-- Opening Marker --

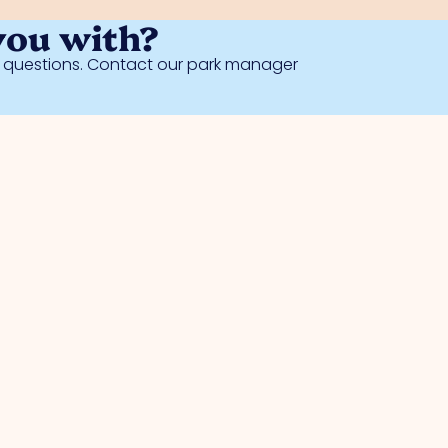
you with?
al questions. Contact our park manager
Safety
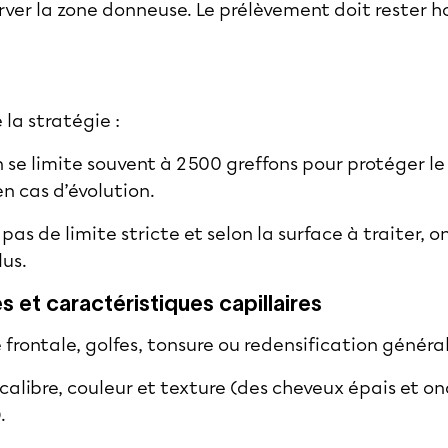
server la zone donneuse. Le prélèvement doit rester
 la stratégie :
n se limite souvent à 2 500 greffons pour protéger l
n cas d’évolution.
 pas de limite stricte et selon la surface à traiter, o
lus.
s et caractéristiques capillaires
e frontale, golfes, tonsure ou redensification généra
calibre, couleur et texture (des cheveux épais et o
.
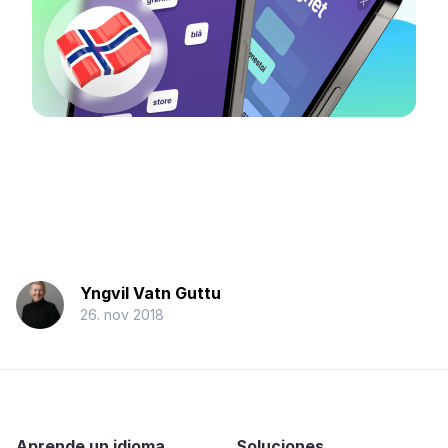
Yngvil Vatn Guttu
26. nov 2018
Aprende un idioma
Soluciones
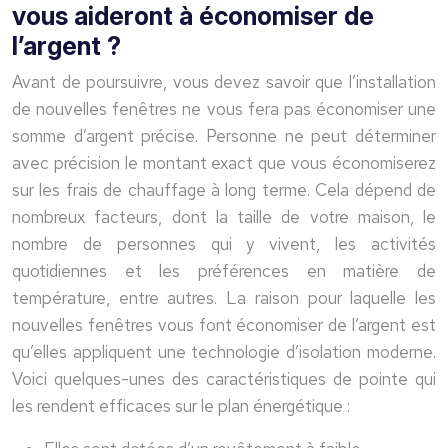
vous aideront à économiser de
l’argent ?
Avant de poursuivre, vous devez savoir que l’installation
de nouvelles fenêtres ne vous fera pas économiser une
somme d’argent précise. Personne ne peut déterminer
avec précision le montant exact que vous économiserez
sur les frais de chauffage à long terme. Cela dépend de
nombreux facteurs, dont la taille de votre maison, le
nombre de personnes qui y vivent, les activités
quotidiennes et les préférences en matière de
température, entre autres. La raison pour laquelle les
nouvelles fenêtres vous font économiser de l’argent est
qu’elles appliquent une technologie d’isolation moderne.
Voici quelques-unes des caractéristiques de pointe qui
les rendent efficaces sur le plan énergétique :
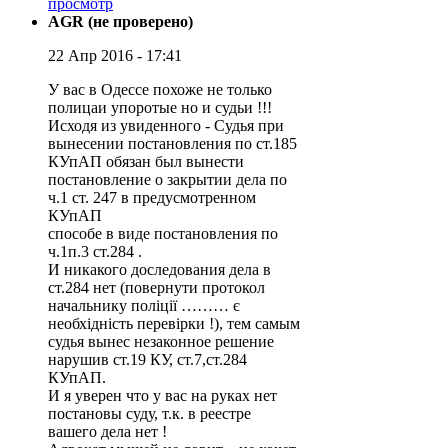
просмотр
AGR (не проверено)
22 Апр 2016 - 17:41
У вас в Одессе похоже не только
полицаи упоротые но и судьи !!!
Исходя из увиденного - Судья при
вынесении постановления по ст.185
КУпАП обязан был вынести
постановление о закрытии дела по
ч.1 ст. 247 в предусмотренном
КУпАП
способе в виде постановления по
ч.1п.3 ст.284 .
И никакого доследования дела в
ст.284 нет (повернути протокол
начальнику поліції ……… є
необхідність перевірки !), тем самым
судья вынес незаконное решение
нарушив ст.19 КУ, ст.7,ст.284
КУпАП.
И я уверен что у вас на руках нет
постановы суду, т.к. в реестре
вашего дела нет !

-- Closing Marker --

Using the records above, please repeat the line with "ст.284 нет (повернути протокол" and every line after it exactly, and give no other text.

ст.284 нет (повернути протокол
начальнику поліції ……… є
необхідність перевірки !), тем самым
судья вынес незаконное решение
нарушив ст.19 КУ, ст.7,ст.284
КУпАП.
И я уверен что у вас на руках нет
постановы суду, т.к. в реестре
вашего дела нет !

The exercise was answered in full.